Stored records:
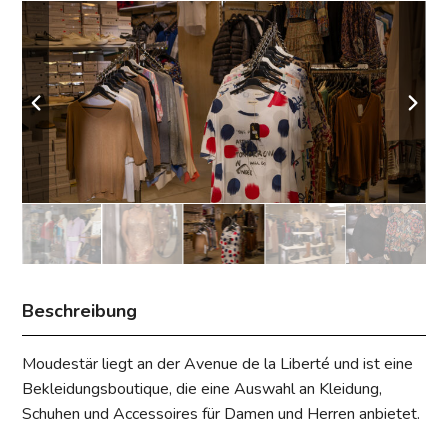
Beschreibung
Moudestär liegt an der Avenue de la Liberté und ist eine
Bekleidungsboutique, die eine Auswahl an Kleidung,
Schuhen und Accessoires für Damen und Herren anbietet.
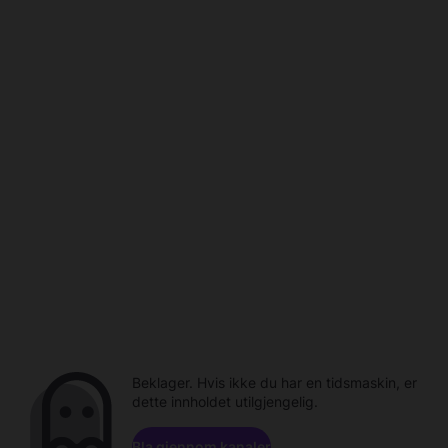
Beklager. Hvis ikke du har en tidsmaskin, er
dette innholdet utilgjengelig.
Bla gjennom kanaler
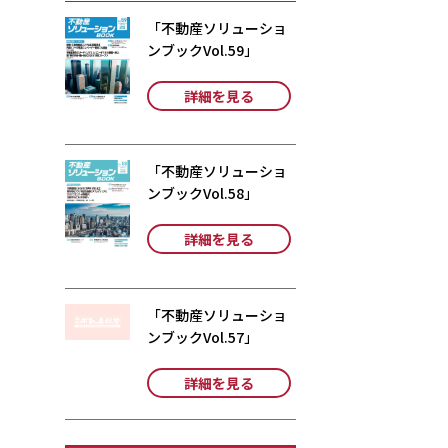
「不動産ソリューショ
ンブックVol.59」
詳細を見る
「不動産ソリューショ
ンブックVol.58」
詳細を見る
「不動産ソリューショ
ンブックVol.57」
詳細を見る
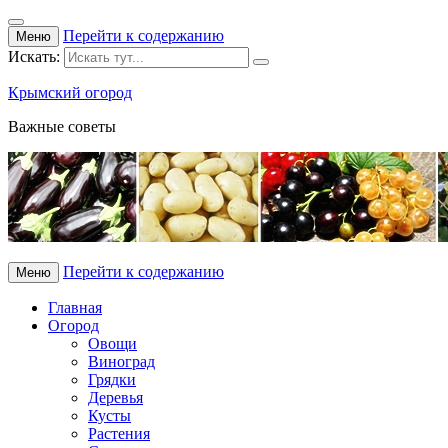
Перейти к содержанию
Меню
Искать:
Крымский огород
Важные советы
Перейти к содержанию
Меню
Главная
Огород
Овощи
Виноград
Грядки
Деревья
Кусты
Растения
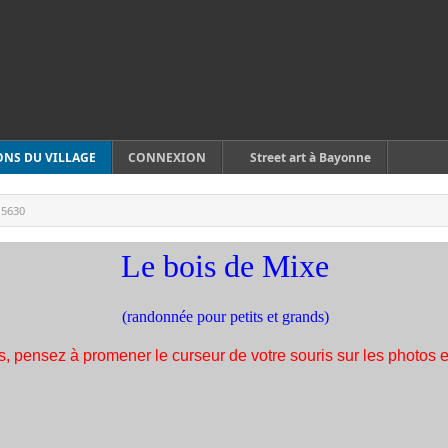
ONS DU VILLAGE
CONNEXION
Street art à Bayonne
:
5630
Le bois de Mixe
(randonnée pour petits et grands)
, pensez à promener le curseur de votre souris sur les photos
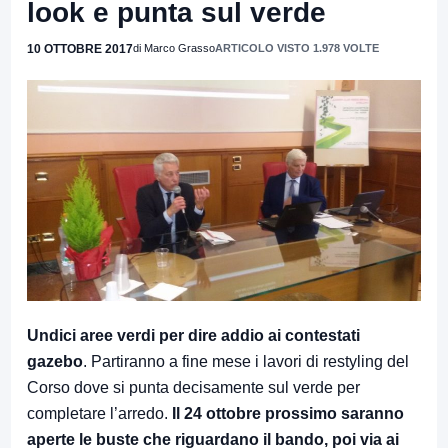
look e punta sul verde
10 OTTOBRE 2017
di Marco Grasso
ARTICOLO VISTO 1.978 VOLTE
Undici aree verdi per dire addio ai contestati
gazebo
. Partiranno a fine mese i lavori di restyling del
Corso dove si punta decisamente sul verde per
completare l’arredo.
Il 24 ottobre prossimo saranno
aperte le buste che riguardano il bando, poi via ai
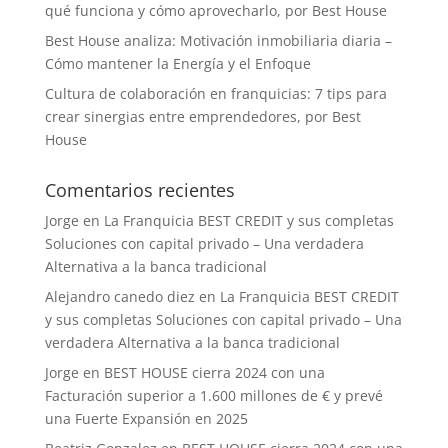
qué funciona y cómo aprovecharlo, por Best House
Best House analiza: Motivación inmobiliaria diaria –
Cómo mantener la Energía y el Enfoque
Cultura de colaboración en franquicias: 7 tips para
crear sinergias entre emprendedores, por Best
House
Comentarios recientes
Jorge
en
La Franquicia BEST CREDIT y sus completas
Soluciones con capital privado – Una verdadera
Alternativa a la banca tradicional
Alejandro canedo diez
en
La Franquicia BEST CREDIT
y sus completas Soluciones con capital privado – Una
verdadera Alternativa a la banca tradicional
Jorge
en
BEST HOUSE cierra 2024 con una
Facturación superior a 1.600 millones de € y prevé
una Fuerte Expansión en 2025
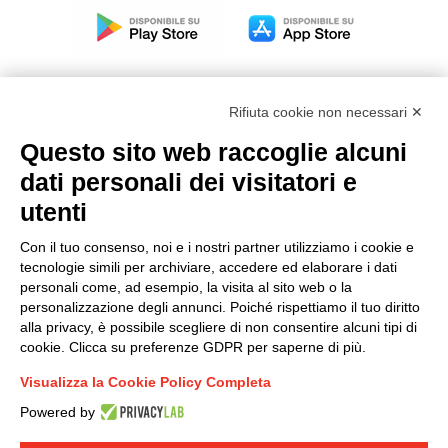
Rifiuta cookie non necessari ✕
Questo sito web raccoglie alcuni
Modello organizzativo, gestione e controllo – D. lgs.
dati personali dei visitatori e
231/2001
utenti
Politica di gruppo
Condizioni generali di vendita DKC Europe
Con il tuo consenso, noi e i nostri partner utilizziamo i cookie e
Condizioni generali di vendita DKC Power Solutions
tecnologie simili per archiviare, accedere ed elaborare i dati
Condizioni generali di acquisto
personali come, ad esempio, la visita al sito web o la
personalizzazione degli annunci. Poiché rispettiamo il tuo diritto
Codice etico
alla privacy, è possibile scegliere di non consentire alcuni tipi di
cookie. Clicca su preferenze GDPR per saperne di più.
Connettiti con noi
Visualizza la Cookie Policy Completa
FACEBOOK
/
LINKEDIN
/
YOUTUBE
/
INSTAGRAM
/
Powered by
TWITTER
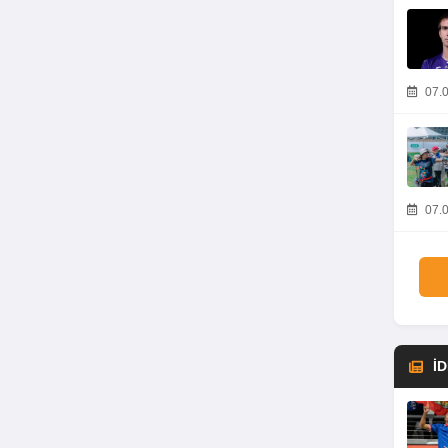
07.0
07.0
İ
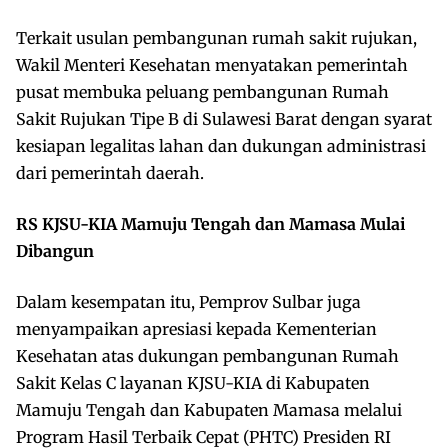
Terkait usulan pembangunan rumah sakit rujukan,
Wakil Menteri Kesehatan menyatakan pemerintah
pusat membuka peluang pembangunan Rumah
Sakit Rujukan Tipe B di Sulawesi Barat dengan syarat
kesiapan legalitas lahan dan dukungan administrasi
dari pemerintah daerah.
RS KJSU-KIA Mamuju Tengah dan Mamasa Mulai
Dibangun
Dalam kesempatan itu, Pemprov Sulbar juga
menyampaikan apresiasi kepada Kementerian
Kesehatan atas dukungan pembangunan Rumah
Sakit Kelas C layanan KJSU-KIA di Kabupaten
Mamuju Tengah dan Kabupaten Mamasa melalui
Program Hasil Terbaik Cepat (PHTC) Presiden RI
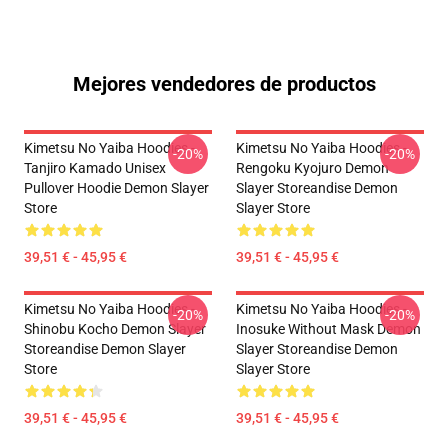
Mejores vendedores de productos
Kimetsu No Yaiba Hoodies -
Kimetsu No Yaiba Hoodies -
-20%
-20%
Tanjiro Kamado Unisex
Rengoku Kyojuro Demon
Pullover Hoodie Demon Slayer
Slayer Storeandise Demon
Store
Slayer Store
39,51 € - 45,95 €
39,51 € - 45,95 €
Kimetsu No Yaiba Hoodies -
Kimetsu No Yaiba Hoodies -
-20%
-20%
Shinobu Kocho Demon Slayer
Inosuke Without Mask Demon
Storeandise Demon Slayer
Slayer Storeandise Demon
Store
Slayer Store
39,51 € - 45,95 €
39,51 € - 45,95 €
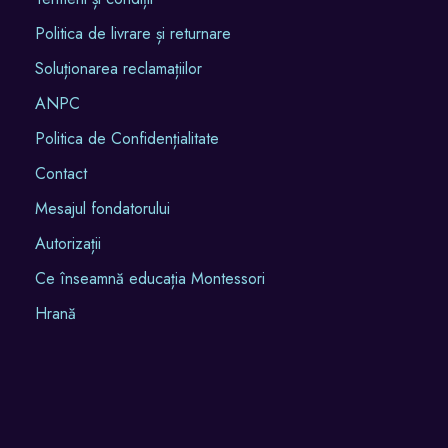
Politica de livrare și returnare
Soluționarea reclamațiilor
ANPC
Politica de Confidențialitate
Contact
Mesajul fondatorului
Autorizații
Ce înseamnă educația Montessori
Hrană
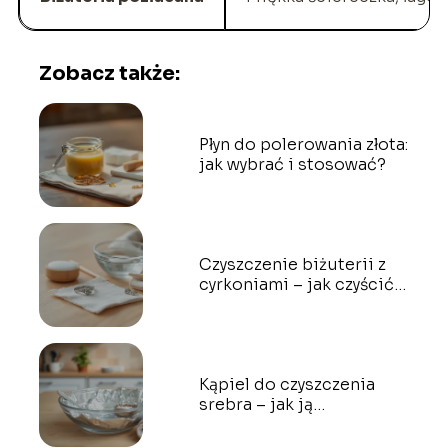
Zobacz także:
Płyn do polerowania złota:
jak wybrać i stosować?
Czyszczenie biżuterii z
cyrkoniami – jak czyścić
bezpiecznie?
Kąpiel do czyszczenia
srebra – jak ją
przygotować i stosować?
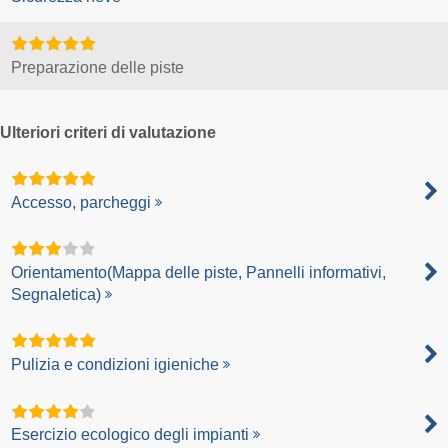
Preparazione delle piste
Ulteriori criteri di valutazione
Accesso, parcheggi
Orientamento(Mappa delle piste, Pannelli informativi,
Segnaletica)
Pulizia e condizioni igieniche
Esercizio ecologico degli impianti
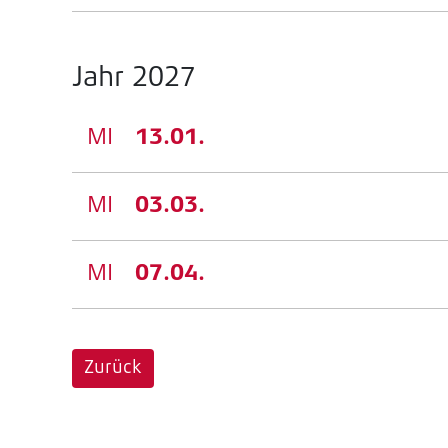
Jahr 2027
MI
13.01.
MI
03.03.
MI
07.04.
Zurück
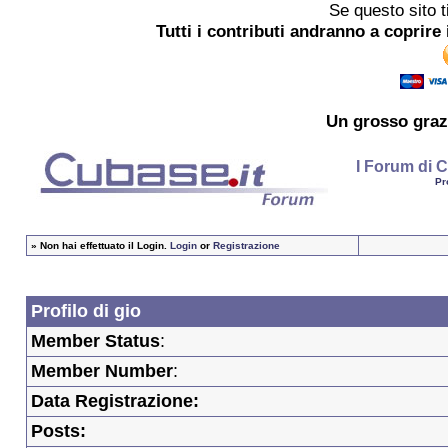
Se questo sito t
Tutti i contributi andranno a coprire 
Un grosso
graz
I Forum di C
Pr
»
Non hai effettuato il Login.
Login
or
Registrazione
Profilo di gio
Member Status
:
Member Number
:
Data Registrazione:
Posts:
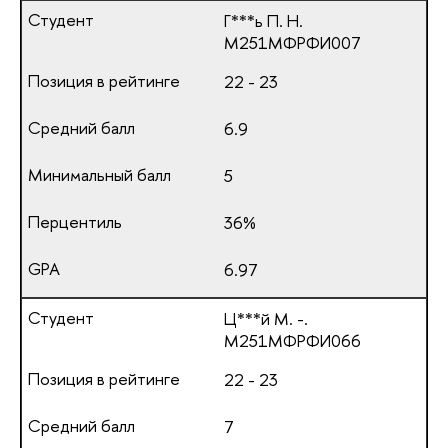
Г***ь П. Н.
М251МФРФИ007
22 - 23
6.9
5
36%
6.97
Ц***й М. -.
М251МФРФИ066
22 - 23
7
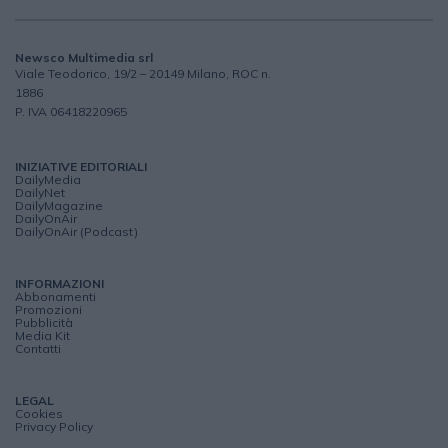
Newsco Multimedia srl
Viale Teodorico, 19/2 – 20149 Milano, ROC n.
1886
P. IVA 06418220965
INIZIATIVE EDITORIALI
DailyMedia
DailyNet
DailyMagazine
DailyOnAir
DailyOnAir (Podcast)
INFORMAZIONI
Abbonamenti
Promozioni
Pubblicità
Media Kit
Contatti
LEGAL
Cookies
Privacy Policy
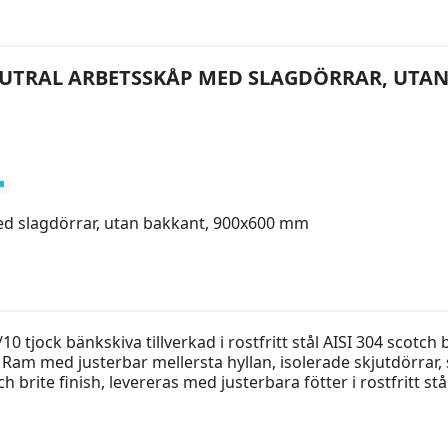
 NEUTRAL ARBETSSKÅP MED SLAGDÖRRAR, UTA
ed slagdörrar, utan bakkant, 900x600 mm
 tjock bänkskiva tillverkad i rostfritt stål AISI 304 scotch 
am med justerbar mellersta hyllan, isolerade skjutdörrar, 
otch brite finish, levereras med justerbara fötter i rostfritt s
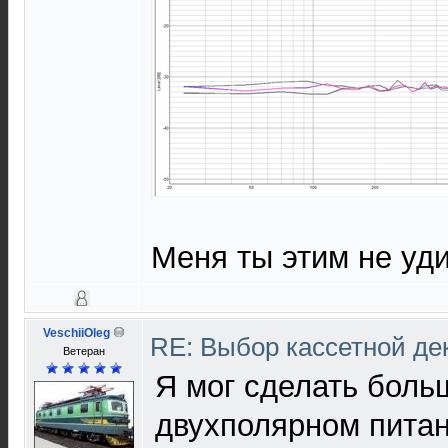
Меня ты этим не уд
VeschiiOleg
RE: Выбор кассетной де
Ветеран
Я мог сделать боль
двухполярном питан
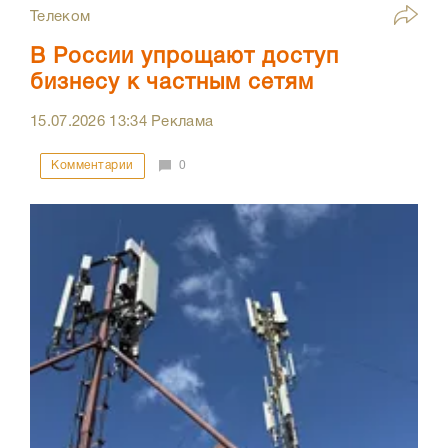
Телеком
В России упрощают доступ
бизнесу к частным сетям
15.07.2026
13:34
Реклама
Комментарии
0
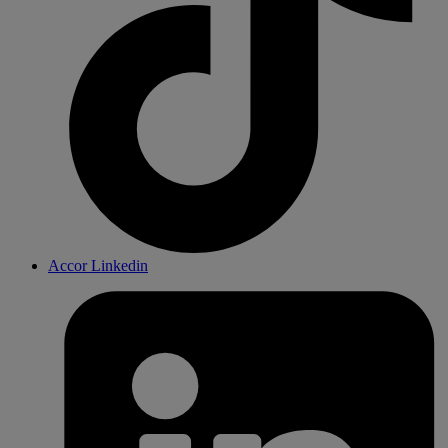
Accor Linkedin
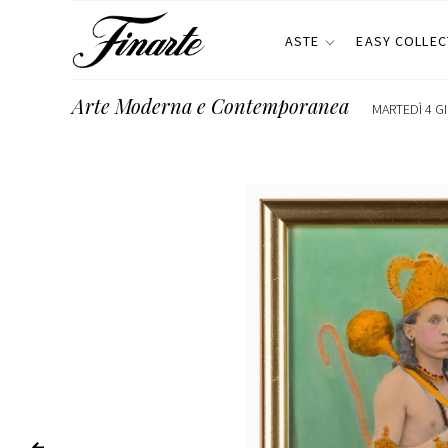
ASTE
EASY COLLEC
Arte Moderna e Contemporanea
MARTEDÌ 4 G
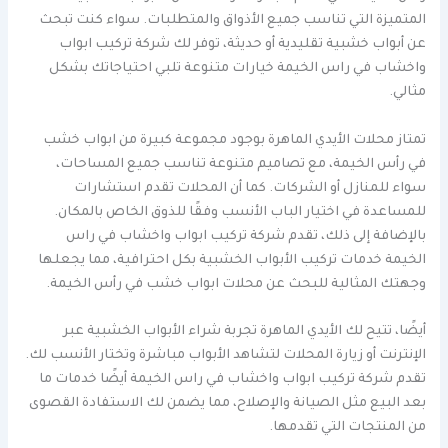
المتميزة التي تناسب جميع الأذواق والمتطلبات. سواء كنت تبحث
عن أبواب خشبية تقليدية أو حديثة، توفر لك شركة تركيب ابواب
واخشاب في راس الخيمة خيارات متنوعة تلبي احتياجاتك بشكل
مثالي.
تمتاز محلات الأيدي الماهرة بوجود مجموعة كبيرة من ابواب خشب
في رأس الخيمة، مع تصاميم متنوعة تناسب جميع المساحات،
سواء للمنازل أو الشركات. كما أن المحلات تقدم استشارات
للمساعدة في اختيار الباب الأنسب وفقًا للذوق الخاص بالمكان.
بالإضافة إلى ذلك، تقدم شركة تركيب ابواب واخشاب في راس
الخيمة خدمات تركيب الأبواب الخشبية بكل احترافية، مما يجعلها
وجهتك المثالية للبحث عن محلات ابواب خشب في رأس الخيمة.
أيضًا، تتيح لك الأيدي الماهرة تجربة شراء الأبواب الخشبية عبر
الإنترنت أو زيارة المحلات لتشاهد الأبواب مباشرة وتختار الأنسب لك.
تقدم شركة تركيب ابواب واخشاب في راس الخيمة أيضًا خدمات ما
بعد البيع مثل الصيانة والإصلاح، مما يضمن لك الاستفادة القصوى
من المنتجات التي تقدمها.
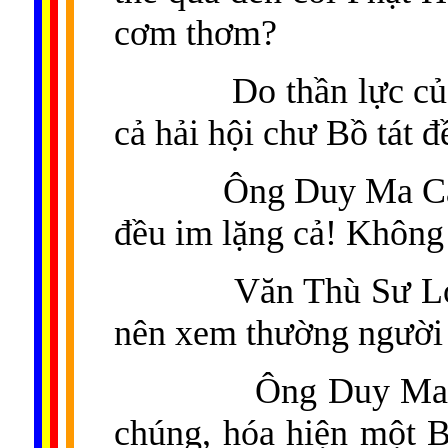
cơm thơm?
Do thần lực củ
cả hải hội chư Bồ tát đ
Ông Duy Ma Cật
đều im lặng cả! Không
Văn Thù Sư Lợ
nên xem thường người 
Ông Duy Ma C
chúng, hóa hiện một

• TASK STATEMENT
Write out the lines above exactly as they appear, from the line with "qué funciona y" to the line with "una Fuerte Expansión en 2025", including both of those lines.

• RESULT FOR THIS EXERCISE
qué funciona y cómo aprovecharlo, por Best House
Best House analiza: Motivación inmobiliaria diaria –
Cómo mantener la Energía y el Enfoque
Cultura de colaboración en franquicias: 7 tips para
crear sinergias entre emprendedores, por Best
House
Comentarios recientes
Jorge
en
La Franquicia BEST CREDIT y sus completas
Soluciones con capital privado – Una verdadera
Alternativa a la banca tradicional
Alejandro canedo diez
en
La Franquicia BEST CREDIT
y sus completas Soluciones con capital privado – Una
verdadera Alternativa a la banca tradicional
Jorge
en
BEST HOUSE cierra 2024 con una
Facturación superior a 1.600 millones de € y prevé
una Fuerte Expansión en 2025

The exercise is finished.